Enxergando no escuro - Sobre Dirigindo no Escuro (2002)


Precisamos sempre acreditar em certas coisas para levar a vida adiante de forma tranquila – por exemplo, que o chão sob nossos pés não vai ceder. Em outros momentos isso pode se repetir de forma análoga - como não querer um chão para pisar, uma linha para seguir, para entender melhor as coisas? No caso de filmes, é natural que se queira ter estas linhas de entendimento coerentes para digerir – não apenas as linhas narrativas, as historinhas dos personagens, mas também todas as outras ligações que construímos entre coisas distintas – comparando filmes de um mesmo autor, de uma mesma época ou de um mesmo gênero. Entendemos as criações e os eventos que as produziram esvaziando-as do que têm de único em prol do que têm em comum. O que poderíamos esperar e entender de criações específicas, produzidas através da reunião de talentos e acasos únicos? Nosso entendimento, de certa maneira, foge do que surge e se foca no que transcende, no que permanece. Precisamos acreditar em certas coisas.
Não podemos aceitar um diretor cego. Não é possível aceitar que o olhar siga ao acaso. O cinema pode registrar o acaso em frente à câmera, mas é inaceitável para nós que o acaso comande o olhar, que o olhar que construímos a partir do filme não tenha uma linha lógica criada por alguém.
De certa maneira o filme mais recente de Woody Allen, Dirigindo no Escuro (Hollywood Ending no título original em inglês, algo como "Final Hollywoodiano" ou "Final de Hollywood"), pode sugerir que um filme dirigido por um cego não tem como ser bom. Não importa que o roteiro tivesse sido elogiado, não importa que a produção fosse eficiente, que no set estivessem técnicos e atores bons (em tese) ou que o diretor já tivesse visão na montagem: se o realizador não enxerga o plano filmado, o filme não presta. Ponto, parágrafo.
Será? Do filme, pelo menos no filme, os franceses gostaram. Para alguns foi fácil interpretar – é puro pedantismo. Uma piada do realizador.
Será mesmo? E se o filme do cego tiver lá suas qualidades? Por bizarro que seja, nosso olhar sobre o cinema pode crescer se pudermos incluir o acaso como possibilidade. Talvez os franceses estivessem certos.
Não é bem isso que o filme exibe – os produtores, a crítica e o público americanos acham o filme péssimo, e o próprio realizador confessa que tem a mesma opinião, desde que examina o copião, antes da montagem.

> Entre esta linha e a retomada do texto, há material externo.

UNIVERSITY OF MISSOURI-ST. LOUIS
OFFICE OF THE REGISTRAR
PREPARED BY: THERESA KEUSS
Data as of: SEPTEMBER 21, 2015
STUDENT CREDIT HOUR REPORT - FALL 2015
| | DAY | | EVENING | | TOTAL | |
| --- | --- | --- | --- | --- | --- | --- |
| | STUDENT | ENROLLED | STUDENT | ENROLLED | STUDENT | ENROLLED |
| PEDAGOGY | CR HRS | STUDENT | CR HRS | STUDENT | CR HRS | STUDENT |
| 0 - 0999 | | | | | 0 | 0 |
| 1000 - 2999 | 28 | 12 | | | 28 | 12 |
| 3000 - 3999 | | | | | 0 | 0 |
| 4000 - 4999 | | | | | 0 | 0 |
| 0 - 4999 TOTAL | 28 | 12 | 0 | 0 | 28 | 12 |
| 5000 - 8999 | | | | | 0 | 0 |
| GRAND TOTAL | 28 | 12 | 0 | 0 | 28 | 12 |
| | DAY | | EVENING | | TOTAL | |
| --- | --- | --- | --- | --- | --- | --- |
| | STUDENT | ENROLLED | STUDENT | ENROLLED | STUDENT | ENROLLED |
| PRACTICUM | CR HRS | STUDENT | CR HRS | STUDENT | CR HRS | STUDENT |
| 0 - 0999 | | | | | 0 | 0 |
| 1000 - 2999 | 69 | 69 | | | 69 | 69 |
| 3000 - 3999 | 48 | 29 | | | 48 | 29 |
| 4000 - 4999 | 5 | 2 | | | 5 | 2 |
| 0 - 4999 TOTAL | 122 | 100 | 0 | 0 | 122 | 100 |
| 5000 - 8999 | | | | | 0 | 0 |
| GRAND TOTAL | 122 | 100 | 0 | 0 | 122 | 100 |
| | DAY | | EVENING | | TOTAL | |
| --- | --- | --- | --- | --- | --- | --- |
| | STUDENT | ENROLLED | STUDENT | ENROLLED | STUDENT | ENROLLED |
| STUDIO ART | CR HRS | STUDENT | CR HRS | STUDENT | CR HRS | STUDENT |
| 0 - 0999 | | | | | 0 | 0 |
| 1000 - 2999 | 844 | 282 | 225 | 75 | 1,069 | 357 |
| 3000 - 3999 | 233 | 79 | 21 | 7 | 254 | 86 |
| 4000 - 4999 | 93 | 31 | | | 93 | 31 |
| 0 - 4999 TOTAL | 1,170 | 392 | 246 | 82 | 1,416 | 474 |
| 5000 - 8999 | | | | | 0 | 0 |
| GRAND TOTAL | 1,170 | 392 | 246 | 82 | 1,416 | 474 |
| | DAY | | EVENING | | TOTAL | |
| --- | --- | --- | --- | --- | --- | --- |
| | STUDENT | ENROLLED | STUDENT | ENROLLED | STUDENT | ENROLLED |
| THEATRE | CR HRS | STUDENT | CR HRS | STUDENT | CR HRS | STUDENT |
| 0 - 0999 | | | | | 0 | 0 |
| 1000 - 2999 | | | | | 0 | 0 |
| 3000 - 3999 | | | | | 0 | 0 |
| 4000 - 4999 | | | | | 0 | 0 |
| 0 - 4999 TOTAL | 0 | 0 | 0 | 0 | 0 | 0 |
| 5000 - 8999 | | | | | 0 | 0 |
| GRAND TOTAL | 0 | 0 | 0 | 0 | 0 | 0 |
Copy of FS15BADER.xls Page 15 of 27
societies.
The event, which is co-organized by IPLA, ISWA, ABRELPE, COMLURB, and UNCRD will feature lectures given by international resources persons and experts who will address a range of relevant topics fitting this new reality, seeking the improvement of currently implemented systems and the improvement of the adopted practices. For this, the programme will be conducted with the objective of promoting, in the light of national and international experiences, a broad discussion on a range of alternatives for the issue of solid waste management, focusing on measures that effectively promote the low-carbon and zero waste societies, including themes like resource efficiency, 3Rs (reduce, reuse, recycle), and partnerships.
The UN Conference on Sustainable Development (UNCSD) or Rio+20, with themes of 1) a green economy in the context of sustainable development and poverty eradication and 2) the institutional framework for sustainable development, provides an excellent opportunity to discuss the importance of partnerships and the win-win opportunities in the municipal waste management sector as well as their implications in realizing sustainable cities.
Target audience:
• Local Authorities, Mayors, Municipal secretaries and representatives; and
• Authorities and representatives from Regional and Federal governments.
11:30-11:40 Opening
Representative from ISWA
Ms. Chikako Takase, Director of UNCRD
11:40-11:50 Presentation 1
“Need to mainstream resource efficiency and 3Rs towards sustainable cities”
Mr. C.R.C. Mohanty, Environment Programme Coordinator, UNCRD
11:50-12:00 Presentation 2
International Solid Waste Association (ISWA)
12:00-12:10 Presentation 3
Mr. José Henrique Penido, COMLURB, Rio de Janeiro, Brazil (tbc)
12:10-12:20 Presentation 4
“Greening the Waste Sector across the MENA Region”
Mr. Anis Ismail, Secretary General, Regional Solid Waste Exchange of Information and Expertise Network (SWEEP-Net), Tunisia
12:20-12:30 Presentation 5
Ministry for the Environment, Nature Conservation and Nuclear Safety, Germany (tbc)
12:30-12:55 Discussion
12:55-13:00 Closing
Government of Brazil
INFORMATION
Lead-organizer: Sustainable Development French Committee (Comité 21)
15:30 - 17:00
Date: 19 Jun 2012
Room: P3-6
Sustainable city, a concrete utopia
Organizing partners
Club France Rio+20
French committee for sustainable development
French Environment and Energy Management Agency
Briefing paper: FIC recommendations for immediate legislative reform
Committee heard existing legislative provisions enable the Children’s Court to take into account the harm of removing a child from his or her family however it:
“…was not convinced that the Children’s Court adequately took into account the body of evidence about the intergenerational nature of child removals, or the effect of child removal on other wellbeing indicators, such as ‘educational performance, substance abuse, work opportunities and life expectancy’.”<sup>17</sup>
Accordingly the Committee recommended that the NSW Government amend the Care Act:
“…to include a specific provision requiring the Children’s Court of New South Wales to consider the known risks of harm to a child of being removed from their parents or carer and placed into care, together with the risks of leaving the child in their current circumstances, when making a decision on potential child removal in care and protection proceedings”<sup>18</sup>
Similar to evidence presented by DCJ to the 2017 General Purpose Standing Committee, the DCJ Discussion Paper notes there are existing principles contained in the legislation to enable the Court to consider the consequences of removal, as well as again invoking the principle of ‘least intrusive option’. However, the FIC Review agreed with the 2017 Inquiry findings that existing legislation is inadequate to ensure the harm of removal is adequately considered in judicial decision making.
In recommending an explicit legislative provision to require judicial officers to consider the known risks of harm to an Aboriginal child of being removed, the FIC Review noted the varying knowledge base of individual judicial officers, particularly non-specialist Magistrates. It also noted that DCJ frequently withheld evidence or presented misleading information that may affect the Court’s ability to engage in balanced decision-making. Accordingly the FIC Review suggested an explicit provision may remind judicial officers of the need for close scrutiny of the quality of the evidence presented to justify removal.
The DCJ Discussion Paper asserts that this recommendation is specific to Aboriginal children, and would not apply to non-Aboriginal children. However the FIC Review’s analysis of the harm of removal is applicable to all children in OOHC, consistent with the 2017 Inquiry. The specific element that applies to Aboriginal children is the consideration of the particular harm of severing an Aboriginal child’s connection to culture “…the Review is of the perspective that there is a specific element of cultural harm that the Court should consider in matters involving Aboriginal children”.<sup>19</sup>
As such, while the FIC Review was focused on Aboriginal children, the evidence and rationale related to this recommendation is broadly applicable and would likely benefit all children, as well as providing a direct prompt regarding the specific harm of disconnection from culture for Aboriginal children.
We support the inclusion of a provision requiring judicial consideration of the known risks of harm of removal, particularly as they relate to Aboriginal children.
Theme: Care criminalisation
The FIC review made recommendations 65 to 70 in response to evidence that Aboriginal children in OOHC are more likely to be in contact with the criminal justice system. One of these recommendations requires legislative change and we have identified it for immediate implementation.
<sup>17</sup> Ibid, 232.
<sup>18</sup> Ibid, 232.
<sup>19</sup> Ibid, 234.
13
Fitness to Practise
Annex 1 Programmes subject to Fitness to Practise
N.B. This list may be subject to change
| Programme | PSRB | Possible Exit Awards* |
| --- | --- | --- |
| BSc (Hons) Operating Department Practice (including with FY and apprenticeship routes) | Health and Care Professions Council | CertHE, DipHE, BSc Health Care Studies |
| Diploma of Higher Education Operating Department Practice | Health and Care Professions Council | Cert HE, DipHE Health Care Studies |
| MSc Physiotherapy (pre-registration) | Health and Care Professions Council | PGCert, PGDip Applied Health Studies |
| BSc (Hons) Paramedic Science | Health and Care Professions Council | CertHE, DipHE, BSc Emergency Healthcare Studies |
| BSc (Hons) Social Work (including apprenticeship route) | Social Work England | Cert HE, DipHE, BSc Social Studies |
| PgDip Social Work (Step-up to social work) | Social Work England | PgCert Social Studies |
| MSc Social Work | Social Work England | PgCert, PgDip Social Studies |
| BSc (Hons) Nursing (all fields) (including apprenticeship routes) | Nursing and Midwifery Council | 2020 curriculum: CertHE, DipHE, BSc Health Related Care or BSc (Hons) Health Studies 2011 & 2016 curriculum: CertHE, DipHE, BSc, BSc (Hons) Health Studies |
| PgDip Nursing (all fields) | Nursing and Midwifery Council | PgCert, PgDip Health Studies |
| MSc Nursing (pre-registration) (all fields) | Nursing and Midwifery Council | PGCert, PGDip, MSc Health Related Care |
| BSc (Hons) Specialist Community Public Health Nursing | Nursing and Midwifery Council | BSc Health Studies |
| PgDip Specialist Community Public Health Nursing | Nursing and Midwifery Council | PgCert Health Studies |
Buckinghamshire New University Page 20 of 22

Será que algum realizador no mundo teria a calma de suportar ver o material que filmou às cegas (sem querer) e enxergar qualidades? Val Waxman não suporta. Ele viveu aquela situação terrível: perdeu o controle de tudo. Perdendo a visão, perdeu a linha que tinha para lhe guiar. Ficou solto e cego, e perdemos nós também a certeza. Nós não vimos o filme. O realizador não gosta do resultado - e daí? Quem se importa com a opinião do realizador? O que vale é o filme!
Ainda que eu não fosse apostar um centavo em "The City That Never Sleeps" – a trama é ruim e os atores também não parecem ser muito bons. Mas aí está o ponto: Val Waxman e seus produtores consideram o resultado final ruim – mas, diante do que eles pretendiam filmar antes, eu não confiaria nas suas avaliações...
E se os franceses que quiseram enxergar qualidades no filme tivessem razão?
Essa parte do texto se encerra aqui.